Skoro jednak jednorazowy dodatek uzupełniający ma być wyliczany proporcjonalnie do osobistej stawki wynagrodzenia zasadniczego, a nie proporcjonalnie do osobistych (np. dwunastu) stawek wynagrodzenia zasadniczego, to znaczy, że po policzeniu w każdym miesiącu osobistej stawki wynagrodzenia zasadniczego należy policzyć ich sumę lub wartość średnią (arytmetyczną) – ze względu na określenie zasady proporcjonalności w liczeniu jednorazowego dodatku uzupełniającego nie ma znaczenia to, czy będzie to suma, czy wartość średnia.
Przykład: nauczyciel dyplomowany z przygotowaniem pedagogicznym; minimalna stawka wynagrodzenia zasadniczego („A”) – 3483,00 zł; w danym miesiącu ma wymiar etatu równy 16/18 („B”); okres zatrudnienia („C”) w rozumieniu §3 ust. 5, 6, 7 i 8 rozporządzenia w sprawie sposobu opracowywania sprawozdania… – jest równy 1. Struktura zatrudnienia („B*C”) jest równa 16/18*1, po koniecznym wskazanym w rozporządzeniu zaokrągleniu do dwóch miejsc po przecinku – 0,89 (nie jest wcale takie jednoznaczne to, że tu należy stosować owe „dwa miejsca po przecinku” – tak się powszechnie przyjmuje; wymaga to jednak odrębnego opisu).

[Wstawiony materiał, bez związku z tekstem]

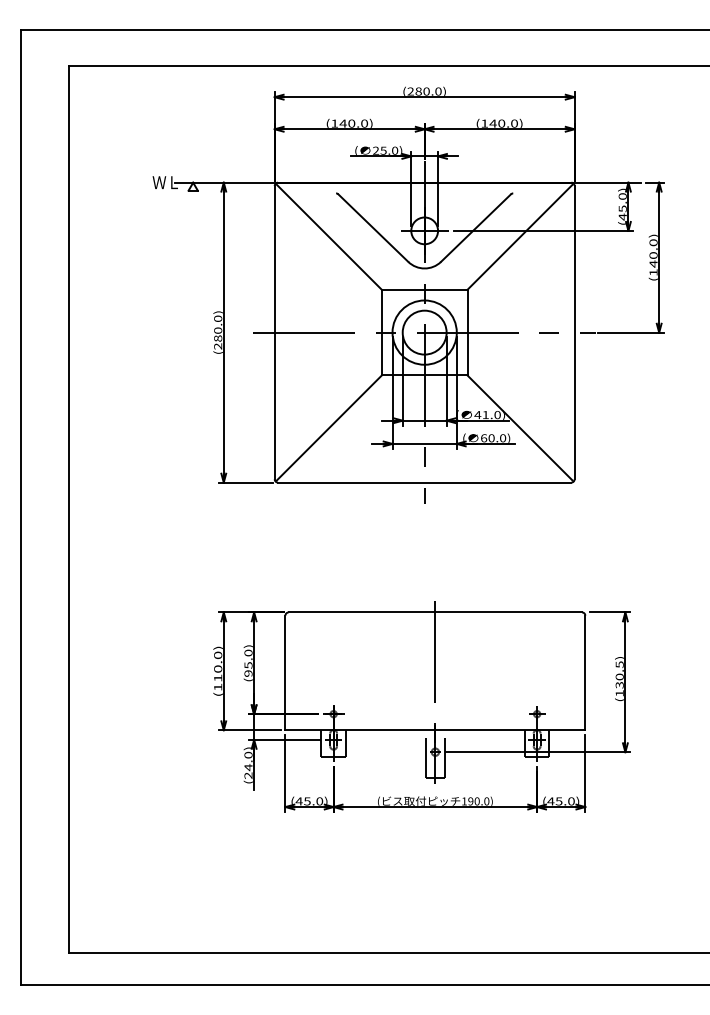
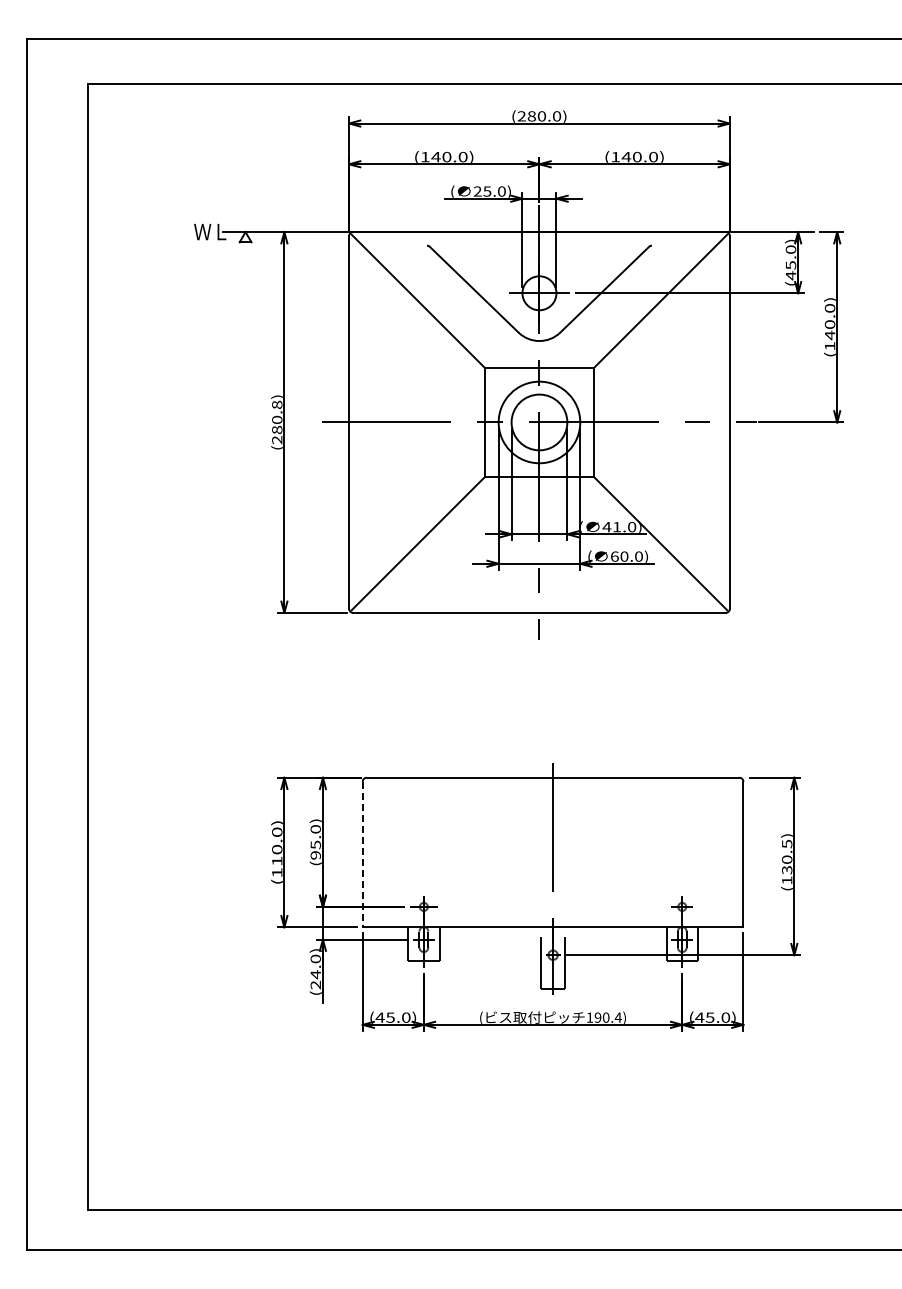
text: (218, 318) -> (277, 404), (280.0) -> (280.8)
line: (285, 672) -> (362, 854), solid -> dashed
text: (486, 801) -> (617, 1017), 190.0) -> 190.4)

W błędnym rozumieniu wyliczenia osobistej stawki wynagrodzenia zasadniczego rozumianej jako iloczyn stawki wynagrodzenia zasadniczego (tu minimalna… 3483,00) i struktury zatrudnienia (0,89) wylicza się 3483*0,89=3099,87; prawidłowe wyliczenie („A*B*C”): 3483*16/18*1=3096,00.
Osobista stawka wynagrodzenia zasadniczego jest jednym z trudniejszych pojęć analizy wydatków na wynagrodzenia nauczycieli. Sposób zdefiniowania tego pojęcia w ustawie i rozporządzeniu skłania mocno do myślenia, że ten, kto to wymyślił i to, jak opisał swój wymysł treścią zwłaszcza owego rozporządzenia...;) – chyba przesadnie „nie lubi” tych, którzy muszą to prawo stosować.